The minister appeared to be responding to a report published July 22 by New York magazine, which said it had obtained a confidential document from a Malaysian police investigation showing that Zaharie had practiced the route on his simulator less than a month before Flight 370 disappeared “under uncannily similar circumstances.”
The magazine called the revelation, which was not in the Malaysia government’s public report on the Flight 370 investigation, the strongest evidence yet that the pilot had “made off with the plane in a premeditated act of mass murder-suicide.”

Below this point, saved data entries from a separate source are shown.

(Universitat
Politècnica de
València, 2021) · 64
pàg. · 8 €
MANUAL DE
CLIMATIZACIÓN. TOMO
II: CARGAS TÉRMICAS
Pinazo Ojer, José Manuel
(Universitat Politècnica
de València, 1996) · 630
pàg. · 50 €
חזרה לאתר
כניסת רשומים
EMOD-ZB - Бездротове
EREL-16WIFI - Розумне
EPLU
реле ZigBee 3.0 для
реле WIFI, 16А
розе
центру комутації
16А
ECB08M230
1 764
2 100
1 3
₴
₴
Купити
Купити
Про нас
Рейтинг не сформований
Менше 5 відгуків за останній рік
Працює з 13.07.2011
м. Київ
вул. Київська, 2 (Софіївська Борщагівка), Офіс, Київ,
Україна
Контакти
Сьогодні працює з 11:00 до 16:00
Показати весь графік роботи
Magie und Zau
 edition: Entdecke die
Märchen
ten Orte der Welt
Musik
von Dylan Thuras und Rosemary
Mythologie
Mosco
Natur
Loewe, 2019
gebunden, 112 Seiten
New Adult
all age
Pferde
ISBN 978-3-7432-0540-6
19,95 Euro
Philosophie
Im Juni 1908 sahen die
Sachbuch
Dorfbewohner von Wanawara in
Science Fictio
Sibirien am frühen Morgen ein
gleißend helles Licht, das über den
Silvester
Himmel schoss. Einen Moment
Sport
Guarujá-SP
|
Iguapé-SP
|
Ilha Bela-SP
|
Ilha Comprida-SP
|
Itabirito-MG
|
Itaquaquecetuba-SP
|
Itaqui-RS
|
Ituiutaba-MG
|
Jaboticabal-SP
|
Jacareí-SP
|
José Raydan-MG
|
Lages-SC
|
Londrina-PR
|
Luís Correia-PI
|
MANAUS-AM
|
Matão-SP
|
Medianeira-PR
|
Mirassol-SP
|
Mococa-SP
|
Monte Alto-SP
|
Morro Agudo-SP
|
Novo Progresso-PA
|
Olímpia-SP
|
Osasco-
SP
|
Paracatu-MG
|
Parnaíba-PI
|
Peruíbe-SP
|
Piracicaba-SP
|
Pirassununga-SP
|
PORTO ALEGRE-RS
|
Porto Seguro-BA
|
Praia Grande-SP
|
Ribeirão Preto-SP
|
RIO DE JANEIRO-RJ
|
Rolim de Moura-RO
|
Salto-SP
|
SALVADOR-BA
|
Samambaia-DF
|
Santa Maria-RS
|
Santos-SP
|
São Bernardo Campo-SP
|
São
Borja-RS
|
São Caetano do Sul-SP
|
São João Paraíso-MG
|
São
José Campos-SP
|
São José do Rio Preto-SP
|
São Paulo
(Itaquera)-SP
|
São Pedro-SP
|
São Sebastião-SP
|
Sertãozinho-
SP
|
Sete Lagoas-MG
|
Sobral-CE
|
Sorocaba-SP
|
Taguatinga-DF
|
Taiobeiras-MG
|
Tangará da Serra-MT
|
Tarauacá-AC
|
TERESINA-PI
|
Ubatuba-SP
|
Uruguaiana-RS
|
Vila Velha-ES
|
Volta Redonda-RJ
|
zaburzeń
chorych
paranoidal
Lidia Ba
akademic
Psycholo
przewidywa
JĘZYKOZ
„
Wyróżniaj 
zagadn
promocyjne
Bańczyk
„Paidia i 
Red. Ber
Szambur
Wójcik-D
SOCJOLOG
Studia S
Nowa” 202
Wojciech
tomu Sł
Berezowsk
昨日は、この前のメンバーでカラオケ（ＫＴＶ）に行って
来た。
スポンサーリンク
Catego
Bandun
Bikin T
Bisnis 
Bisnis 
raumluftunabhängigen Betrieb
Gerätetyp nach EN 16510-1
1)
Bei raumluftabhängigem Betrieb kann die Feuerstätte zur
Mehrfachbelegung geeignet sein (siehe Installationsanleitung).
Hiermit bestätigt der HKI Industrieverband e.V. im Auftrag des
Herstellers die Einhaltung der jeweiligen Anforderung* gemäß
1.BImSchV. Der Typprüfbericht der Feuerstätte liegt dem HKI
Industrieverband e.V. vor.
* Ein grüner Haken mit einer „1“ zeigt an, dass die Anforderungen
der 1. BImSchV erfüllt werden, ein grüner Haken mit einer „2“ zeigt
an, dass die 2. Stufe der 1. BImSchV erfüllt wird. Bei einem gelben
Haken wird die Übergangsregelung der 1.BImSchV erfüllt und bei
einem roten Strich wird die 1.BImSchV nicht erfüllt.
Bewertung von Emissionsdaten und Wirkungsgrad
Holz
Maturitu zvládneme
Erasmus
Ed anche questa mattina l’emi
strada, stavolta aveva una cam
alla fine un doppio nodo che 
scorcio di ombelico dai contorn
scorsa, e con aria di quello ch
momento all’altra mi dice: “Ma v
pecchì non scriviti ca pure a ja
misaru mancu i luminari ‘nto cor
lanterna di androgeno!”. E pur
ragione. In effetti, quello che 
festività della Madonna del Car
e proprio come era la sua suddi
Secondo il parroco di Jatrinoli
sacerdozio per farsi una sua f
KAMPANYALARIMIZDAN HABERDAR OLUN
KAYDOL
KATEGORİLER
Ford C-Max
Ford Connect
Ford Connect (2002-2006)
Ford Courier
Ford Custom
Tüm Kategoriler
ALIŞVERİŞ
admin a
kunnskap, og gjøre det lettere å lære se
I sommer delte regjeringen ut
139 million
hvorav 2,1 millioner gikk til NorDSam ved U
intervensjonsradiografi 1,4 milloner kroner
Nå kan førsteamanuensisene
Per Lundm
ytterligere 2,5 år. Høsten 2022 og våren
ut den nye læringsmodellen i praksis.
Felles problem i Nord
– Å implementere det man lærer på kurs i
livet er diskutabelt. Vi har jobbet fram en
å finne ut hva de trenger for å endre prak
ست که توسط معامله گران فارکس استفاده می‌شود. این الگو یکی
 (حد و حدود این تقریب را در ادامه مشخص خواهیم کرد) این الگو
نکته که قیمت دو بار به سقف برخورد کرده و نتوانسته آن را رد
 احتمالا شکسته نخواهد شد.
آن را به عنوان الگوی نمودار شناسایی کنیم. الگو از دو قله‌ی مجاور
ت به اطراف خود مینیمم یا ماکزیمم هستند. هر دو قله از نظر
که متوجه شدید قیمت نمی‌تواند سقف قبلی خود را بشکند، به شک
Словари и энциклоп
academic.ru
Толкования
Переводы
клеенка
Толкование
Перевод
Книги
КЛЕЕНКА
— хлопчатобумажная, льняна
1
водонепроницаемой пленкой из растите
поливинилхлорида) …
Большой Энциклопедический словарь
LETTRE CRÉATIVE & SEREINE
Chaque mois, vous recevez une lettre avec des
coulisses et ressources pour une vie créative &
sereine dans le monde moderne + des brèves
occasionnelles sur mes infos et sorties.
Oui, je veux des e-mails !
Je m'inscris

Flight 370’s deviation from its planned route, taking the aircraft thousands of miles off course, remains a mystery of modern civil aviation. One of the working theories is that the plane flew for hours on autopilot with its crew dead or incapacitated and then crashed when its fuel ran out.
Technical signals sent by the plane suggested it might have wound up in a 46,000-square-mile area of the southern Indian Ocean, but aircraft and ships have scoured the area without turning up a sign of the aircraft. Last month, the three countries leading the search — Australia, China and Malaysia — said they would suspend the operation, but would revive it if “credible new information” emerged about the plane’s whereabouts.
A small amount of debris believed to be from the plane has been found thousands of miles to the west. The most significant pieces appeared to be a wing part known as a flaperon — discovered last year on Réunion, an island near Madagascar that is part of France — and another wing segment found more recently near the coast of Tanzania.
A prominent crash investigator caused a stir last weekend by asserting that the flaperon appeared to have been placed in an extended position when it hit the water, and that it had to have been done deliberately. The assertion by the investigator, Larry Vance, who led an inquiry into the 1998 crash of Swissair Flight 111 in the Atlantic Ocean, has not been confirmed by officials in charge of the Flight 370 inquiry.
“Somebody was flying the airplane at the end of its flight,” Vance said in an interview on Australia’s “60 Minutes” program. “Somebody was flying the airplane into the water. There is no other alternate theory that you can follow.”